E tu che se' costi`, anima viva, partiti da cotesti che son morti . Ma poi che vide ch'io non mi partiva,
disse: Per altra via, per altri porti verrai a piaggia, non qui, per passare: piu` lieve legno convien che ti porti .
E 'l duca lui: Caron, non ti crucciare: vuolsi cosi` cola` dove si puote cio` che si vuole, e piu` non dimandare .
Quinci fuor quete le lanose gote al nocchier de la livida palude, che 'ntorno a li occhi avea di fiamme rote.
Ma quell'anime, ch'eran lasse e nude, cangiar colore e dibattero i denti, ratto che 'nteser le parole crude.
Bestemmiavano Dio e lor parenti, l'umana spezie e 'l loco e 'l tempo e 'l seme di lor semenza e di lor nascimenti.
Poi si ritrasser tutte quante insieme, forte piangendo, a la riva malvagia ch'attende ciascun uom che Dio non teme.
Caron dimonio, con occhi di bragia, loro accennando, tutte le raccoglie; batte col remo qualunque s'adagia.
Come d'autunno si levan le foglie l'una appresso de l'altra, fin che 'l ramo vede a la terra tutte le sue spoglie,
similemente il mal seme d'Adamo gittansi di quel lito ad una ad una, per cenni come augel per suo richiamo.
Cosi` sen vanno su per l'onda bruna, e avanti che sien di la` discese, anche di qua nuova schiera s'auna.
Figliuol mio , disse 'l maestro cortese, quelli che muoion ne l'ira di Dio tutti convegnon qui d'ogne paese:
e pronti sono a trapassar lo rio, che' la divina giustizia li sprona, si` che la tema si volve in disio.

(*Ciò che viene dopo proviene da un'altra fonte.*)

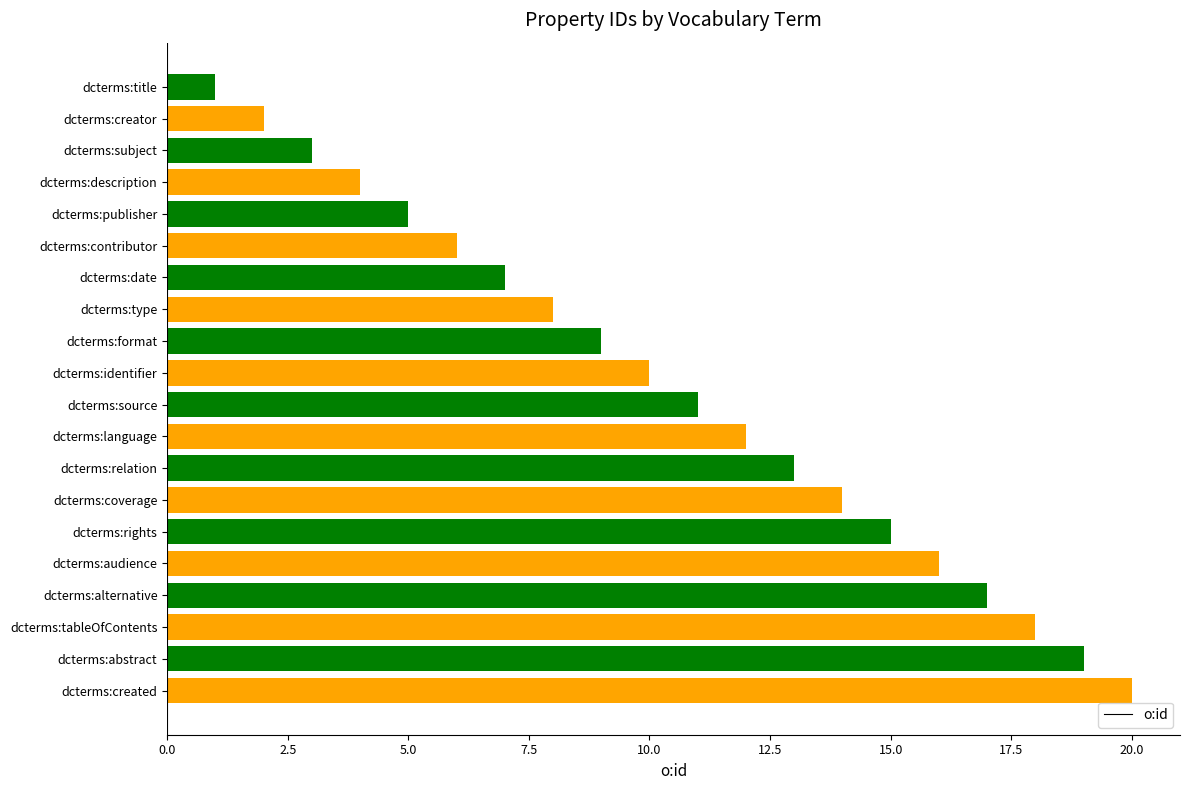

What is the label of the 14th bar from the bottom?

dcterms:date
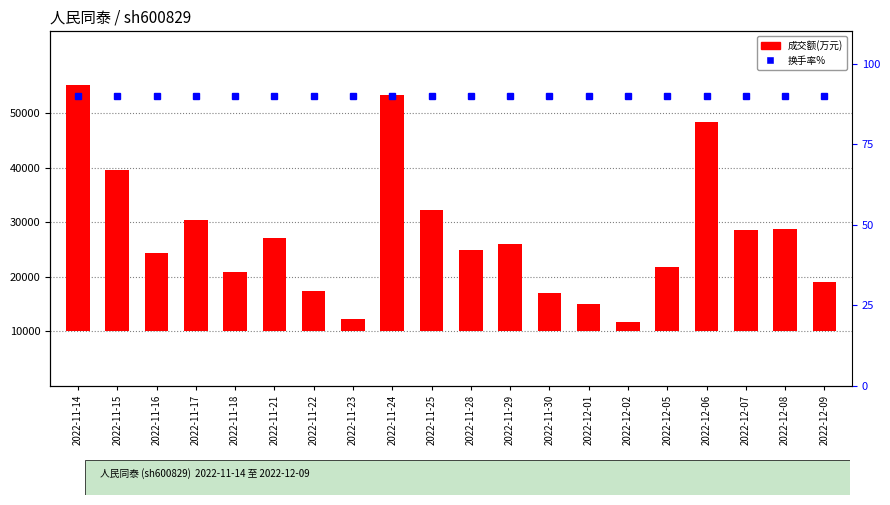

What is the sum of all 成交额(万元) values?

353642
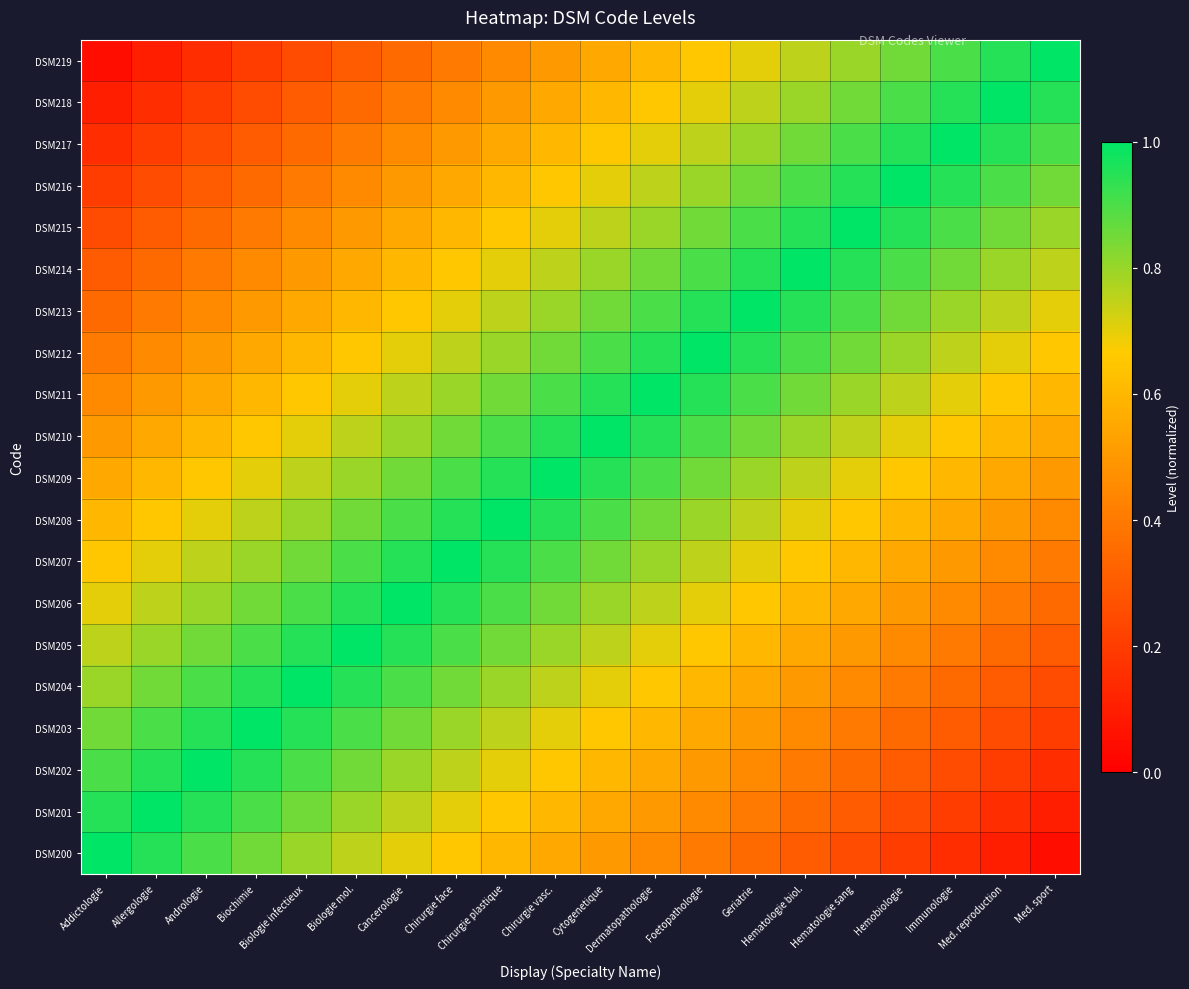

How many series are shown in this chart?

20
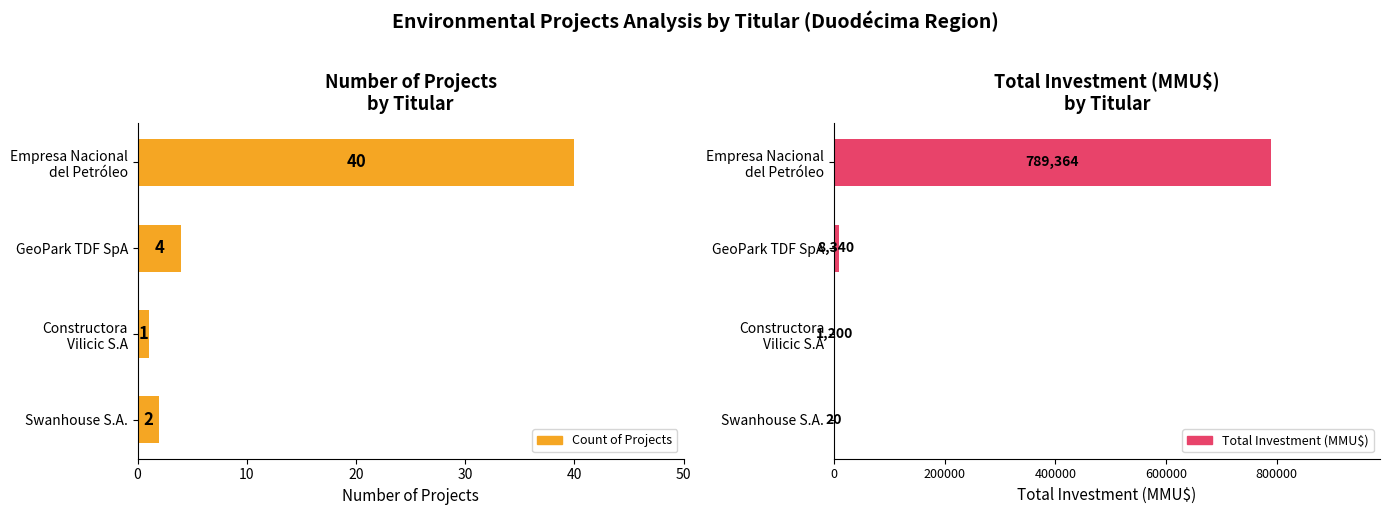

Which series has the largest total across all categories?

Total Investment (MMU$)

Quinci non passa mai anima buona; e pero`, se Caron di te si lagna, ben puoi sapere omai che 'l suo dir suona .
Finito questo, la buia campagna tremo` si` forte, che de lo spavento la mente di sudore ancor mi bagna.
La terra lagrimosa diede vento, che baleno` una luce vermiglia la qual mi vinse ciascun sentimento;
e caddi come l'uom cui sonno piglia.